India’s ‘nicest’ judge who brought compassion to judiciary

Light of Truth

Justice Joseph, the controversial but ‘compassionate’ judge who has retired from the India’s Supreme Court, was seen to have held views in line with the Church — particularly on abortion and divorce.

“If someone is to take a vote on who is the nicest judge, Kurian Joseph will win,” Attorney General K.K. Venugopal said to a huge crowd gathered on the Supreme Court lawns to bid farewell to the judge on November 29.

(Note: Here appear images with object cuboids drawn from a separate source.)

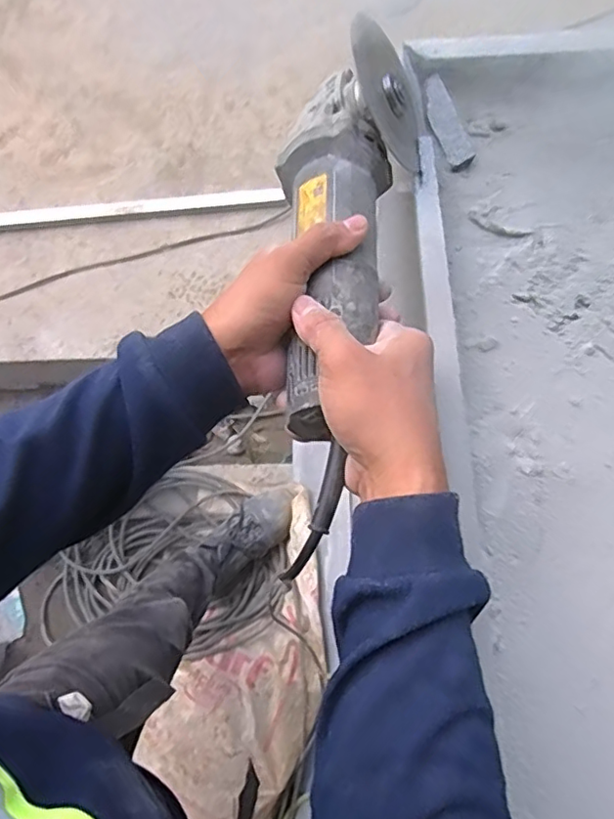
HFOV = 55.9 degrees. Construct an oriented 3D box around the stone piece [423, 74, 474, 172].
[{"bbox_3d":[0.110,-0.228,0.459,0.020,0.012,0.079,-16,74,-3],"label":"stone piece"}]

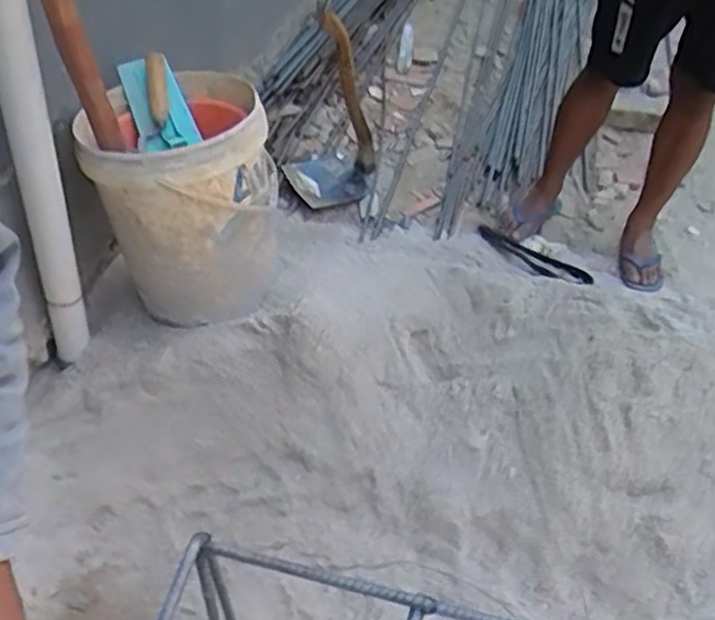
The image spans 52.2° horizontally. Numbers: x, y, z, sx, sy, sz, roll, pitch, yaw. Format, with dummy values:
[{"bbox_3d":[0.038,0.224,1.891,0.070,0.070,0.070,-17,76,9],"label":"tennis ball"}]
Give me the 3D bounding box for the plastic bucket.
[{"bbox_3d":[-0.302,-0.195,1.294,0.301,0.349,0.301,-4,46,-11],"label":"plastic bucket"}]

In his five-year-eight-month tenure as an apex court judge, Justice Joseph always had a trademark smile on his face even during the many the watershed moments for India’s judiciary. But the “compassionate judge” has never made any bones about taking on the government. From quashing the Narendra Modi government’s ambitious National Judicial Appointments Commission in 2015 to holding a press conference against then Chief Justice Dipak Misra in January 2018, Joseph has constantly been at the centre of controversy.

However, his first ‘controversy’ happened in April 2015 when he wrote to Modi expressing his inability to attend a conference of judges and chief ministers that was held on Good Friday.

“Secularism is being tinkered with,” Joseph had said objecting to holding official events on festivals of religious minorities. While Hindu radical websites attacked the judge, the church rallied behind him.

“There are judges who have political affiliations to far-right organizations. So while it is unfair to single out Justice Joseph for his views, judges must certainly have a code of conduct governing their affiliations,” said senior advocate Colin Gonsalves.

As a matter of principle, Joseph never delivered a death sentence in his 18-year career as a judge. The controversial 2015 ruling in which the top court awarded the death penalty to terror-convict Yakub Memon turned dramatic after a two-judge bench of Justices Joseph and Anil Dave delivered a split verdict.

“There have been many judges who have taken a principled anti-death penalty stand. Some may have been influenced by their religious views but I don’t see anything wrong with that,” said senior advocate Sanjay Hegde.

“Justice M.B. Shah, a Jain, was known as a judge who would never award the death penalty. Lawyers would deliberately try and get their cases listed before him,” he added.

When one such case was before a bench headed by Joseph in July, he gave away what he thought of abortion in a single word — murder.

“You should make the mother hear her child’s heartbeat,” Joseph said.